November Update

It’s now November, 2021. Our filters, with the exception of the one with a leak in the output pipe, are approaching their 14th year of operation. The repaired cistern is still full of filtered water. Covid is still here. No professional tests can be done yet. All the filters, with the exception of one, are still functional. The pond filter, which has been going for 11 years, is still functional, and the water is crystal clear. The sand has not been changed, and no wet harrowing has been done for 9 years. The fish pond filter is still functional and that water is crystal clear. The fish are still there.

We are still recovering from the back injury. No additional work has been done. We expect to be recovered by the end of December. Two of our websites will be gone by next year. The content will be moved to our current website slowsandfilter.org, and/or here to this blog. Costs are going up exponentially and we don’t have ads on any of our websites. YouTube does put ads on our videos, but that’s not our choice, or our doing.

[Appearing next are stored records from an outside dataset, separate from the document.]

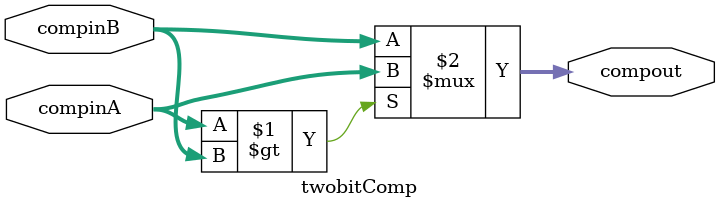
<source format=v>
`timescale 1ns / 1ps


module twobitComp(
    input [1:0] compinA,
    input [1:0] compinB,
    output [1:0] compout
);

assign compout = (compinA > compinB) ? compinA : compinB;
endmodule

</source>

There have been some comments on our videos about the pipes being “too small” in the diverters and filters. Well, yes, for some situations they are. From one of the videos here is my comment:

“The recommended minimum (that is minimum) is 1 gallon per 100 square feet of roof. The maximum can be what you want. Of course, If you divert too much water you will lose a lot more than is needed. Every situation is different. For example, if you have a non-toxic metal roof, and you have virtually no wildlife or trees near the roof; you wont need as much diversion as we do here. We have a composition roof, and massive amounts of toxic substances from birds, leaves, animals, and the shingles. So we use more than the minimum.”

“While I’m at it here, there have been comments that the piping is “too small”. Well, yes for some situations it is. The size just needs to be increased if you live in an area where you get rain only once a year or so and heavy rain at that time. Yes , then these pipes used would be way too small. Just use bigger pipes. A larger plastic ball would be used instead of a ping pong ball. Measure your pipes to match the size of the float ball. The function is the same. The ball floats up and seals the opening when the diversion container is full. The draining then happens slowly after the runoff stops. Its the same theory. For this area, big pipes would be a waste, cost more, and would allow critters to crawl inside and make nests. We get lots of light rain and not torrential downpours. There are many places like this in the world.”